Artificial intelligence-powered recruiting tools often don’t factor in people with disabilities when creating their training data, she said. Such people have long been excluded from the workforce, so algorithms modeled on the company’s previous hires do not reflect their potential.
Even if the models could account for outliers, how disability manifests itself varies from person to person. For example, two people with autism may have very different strengths and challenges.
“As we automate these systems and employers strive for what is fastest and most efficient, they lose the opportunity for people to actually demonstrate their skills and ability to get the job done,” Givens says. “And this is a huge loss.”
A hands-on approach
It is difficult for government regulators to track AI hiring tools.
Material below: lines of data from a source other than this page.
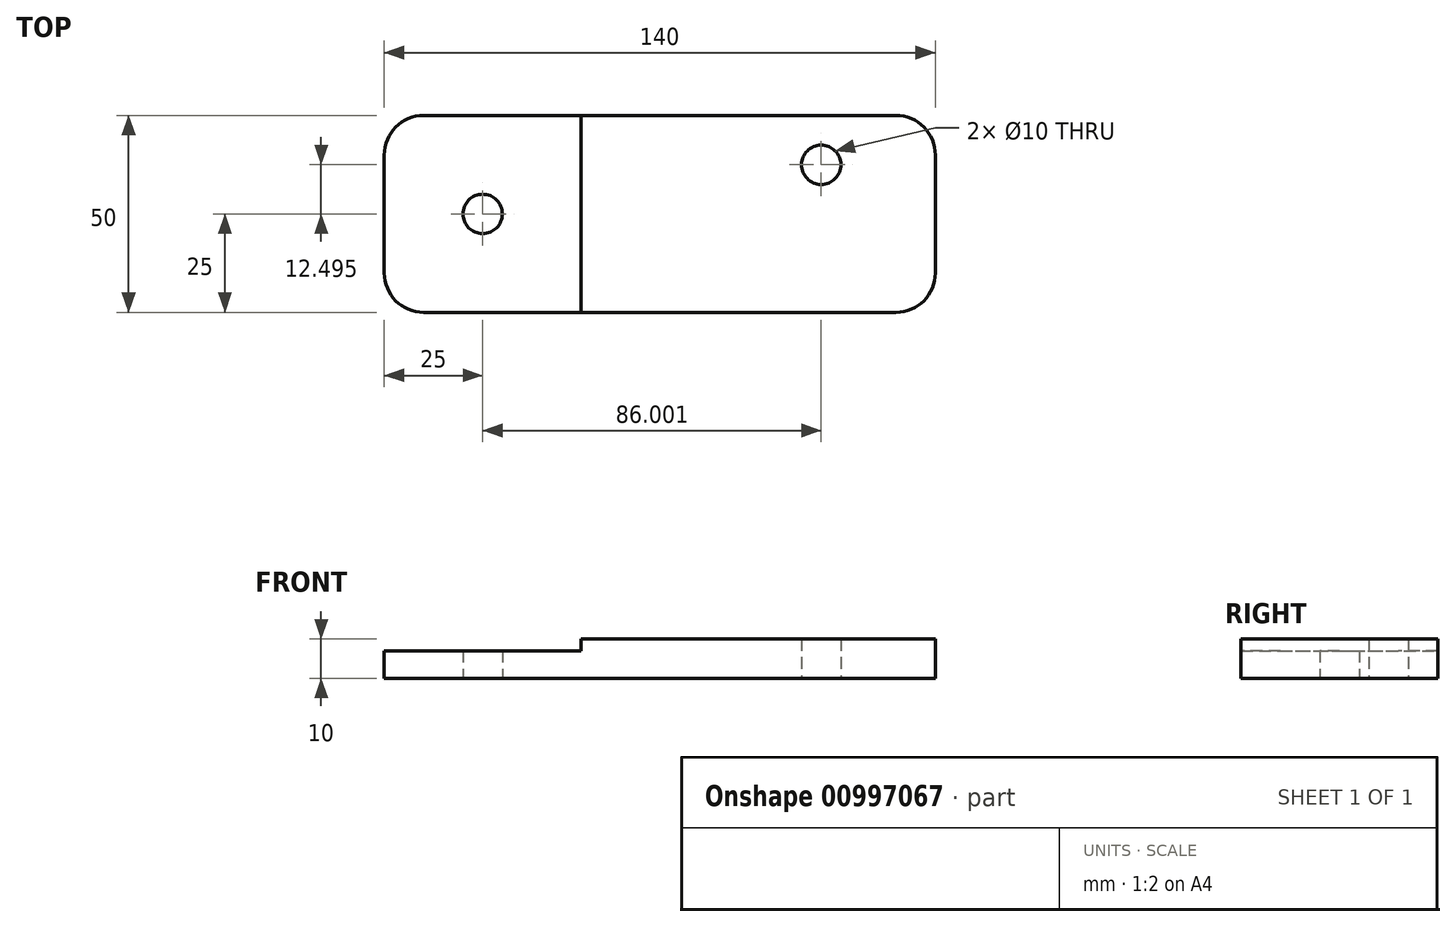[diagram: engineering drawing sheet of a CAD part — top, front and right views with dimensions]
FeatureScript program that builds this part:
annotation { "Feature Type Name" : "Feature", "Feature Type Description" : "" }
export const myFeature = defineFeature(function(context is Context, id is Id, definition is map)
    precondition{}
    {
        {
            var Q0;
            Q0=qCreatedBy(makeId("Front.planeOp"),FACE);
            var sketch = newSketch(context, id + "F0", { "sketchPlane" : qUnion([Q0])});
            skLineSegment(sketch, "E0", {"start": v(0, 0) * mm, "end": v(0, -7) * mm});
            skLineSegment(sketch, "E1", {"start": v(0, -7) * mm, "end": v(140, -7) * mm});
            skLineSegment(sketch, "E2", {"start": v(140, -7) * mm, "end": v(140, 3) * mm});
            skLineSegment(sketch, "E3", {"start": v(0, 0) * mm, "end": v(50, 0) * mm});
            skLineSegment(sketch, "E4", {"start": v(50, 0) * mm, "end": v(50, 3) * mm});
            skLineSegment(sketch, "E5", {"start": v(50, 3) * mm, "end": v(140, 3) * mm});
            skSolve(sketch);
        }
        {
            var Q0;
            Q0=makeQuery(id+"F0.imprint","IMPRINT",FACE,{"disambiguationData":[TD([[makeQuery(id+"F0.imprint","IMPRINT",EDGE,{"derivedFrom":sQuery(id+"F0.wireOp",EDGE,"E0")}),1.0]])]});
            extrude(context, id + "F1", {"entities" : qUnion([Q0]), "depth" : 50 * mm, "offsetDistance" : 25 * mm});
        }
        {
            var Q0;
            Q0=makeQuery(id+"F1.opExtrude","CAP_EDGE",EDGE,{"disambiguationData":[OSD([sQuery(id+"F0.wireOp",EDGE,"E0")])],"isStart":false});
            var Q1;
            Q1=makeQuery(id+"F1.opExtrude","CAP_EDGE",EDGE,{"disambiguationData":[OSD([sQuery(id+"F0.wireOp",EDGE,"E0")])],"isStart":true});
            var Q2;
            Q2=makeQuery(id+"F1.opExtrude","CAP_EDGE",EDGE,{"disambiguationData":[OSD([sQuery(id+"F0.wireOp",EDGE,"E2")])],"isStart":true});
            var Q3;
            Q3=makeQuery(id+"F1.opExtrude","CAP_EDGE",EDGE,{"disambiguationData":[OSD([sQuery(id+"F0.wireOp",EDGE,"E2")])],"isStart":false});
            fillet(context, id + "F2", {"entities" : qUnion([Q0, Q1, Q2, Q3]), "radius" : 10 * mm, "tangentPropagation" : true, "allowEdgeOverflow" : false});
        }
        {
            var Q0;
            Q0=makeQuery(id+"F1.opExtrude","SWEPT_FACE",FACE,{"disambiguationData":[OSD([sQuery(id+"F0.wireOp",EDGE,"E1")])]});
            var sketch = newSketch(context, id + "F3", { "sketchPlane" : qUnion([Q0])});
            skCircle(sketch, "E6", {"center": v(25, 25) * mm, "radius": 5 * mm});
            skEllipse(sketch, "E7.0", {"center": v(111, 12.5) * mm, "majorRadius": 5 * mm, "minorRadius": 5 * mm, "majorAxis": v(-1, 0.12), "construction": true});
            skCircle(sketch, "E8", {"center": v(111, 12.5) * mm, "radius": 5 * mm});
            skSolve(sketch);
        }
        {
            var Q0;
            Q0=makeQuery(id+"F3.imprint","IMPRINT",FACE,{"disambiguationData":[TD([[makeQuery(id+"F3.imprint","IMPRINT",EDGE,{"derivedFrom":sQuery(id+"F3.wireOp",EDGE,"E6")}),1.0]])]});
            var Q1;
            Q1=makeQuery(id+"F3.imprint","IMPRINT",FACE,{"disambiguationData":[TD([[makeQuery(id+"F3.imprint","IMPRINT",EDGE,{"derivedFrom":sQuery(id+"F3.wireOp",EDGE,"E7.0")}),1.0]])]});
            var Q2;
            Q2=makeQuery(id+"F1.opExtrude","SWEPT_FACE",FACE,{"disambiguationData":[OSD([sQuery(id+"F0.wireOp",EDGE,"E3")])]});
            extrude(context, id + "F4", {"entities" : qUnion([Q0, Q1]), "operationType" : NewBodyOperationType.REMOVE, "oppositeDirection" : true, "depth" : 25 * mm, "endBoundEntityFace" : qUnion([Q2]), "offsetDistance" : 25 * mm});
        }
        {
            var Q0;
            Q0=sQuery(id+"F3.wireOp",VERTEX,"E7.0.center");
            var Q1;
            Q1=makeQuery(id+"F1.opExtrude","SWEPT_BODY",BODY,{"disambiguationData":[OSD([sQuery(id+"F0.wireOp",EDGE,"E0"),sQuery(id+"F0.wireOp",EDGE,"E1"),sQuery(id+"F0.wireOp",EDGE,"E2"),sQuery(id+"F0.wireOp",EDGE,"E3"),sQuery(id+"F0.wireOp",EDGE,"E4"),sQuery(id+"F0.wireOp",EDGE,"E5")])]});
            hole(context, id + "F5", {"style" : HoleStyle.SIMPLE, "endStyle" : HoleEndStyle.THROUGH, "holeDiameter" : 10 * mm, "majorDiameter" : 5 * mm, "tappedDepth" : 12 * mm, "tapClearance" : 3, "locations" : qUnion([Q0]), "scope" : qUnion([Q1])});
        }
    });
In December 2020, 11 senators wrote a letter to the U.S. Equal Employment Opportunity Commission expressing concern about the use of recruiting technologies in the wake of the COVID-19 pandemic. The letter asked about the agency’s authority to investigate whether these tools are discriminatory, especially against people with disabilities.
In January, EEOC responded with a letter that was leaked to the MIT Technology Review.… In the letter, the commission indicated that it cannot investigate AI hiring tools without a specific statement of discrimination. The letter also raised concerns about industry hesitation over data sharing and said differences in software across companies would prevent the EEOC from setting any general rules.
“I was surprised and disappointed when I saw the answer,” says Roland Boehm, a lawyer and advocate for people with mental health problems. “The whole point of this letter seemed to make the EEOC seem more like a passive observer than a law enforcement agency.”
The agency usually starts an investigation after a person files a discrimination claim. However, when using AI hiring technology, most candidates do not know why they were denied a job. “I believe the reason we are not seeing more coercive measures or private litigation in this area is because candidates do not know that they are being judged or judged by a computer,” says Keith Sonderling, EEOC. Commissioner.
Sonderling believes artificial intelligence will improve the hiring process and hopes the agency will issue guidelines for employers on how best to implement it. He says he welcomes Congressional oversight.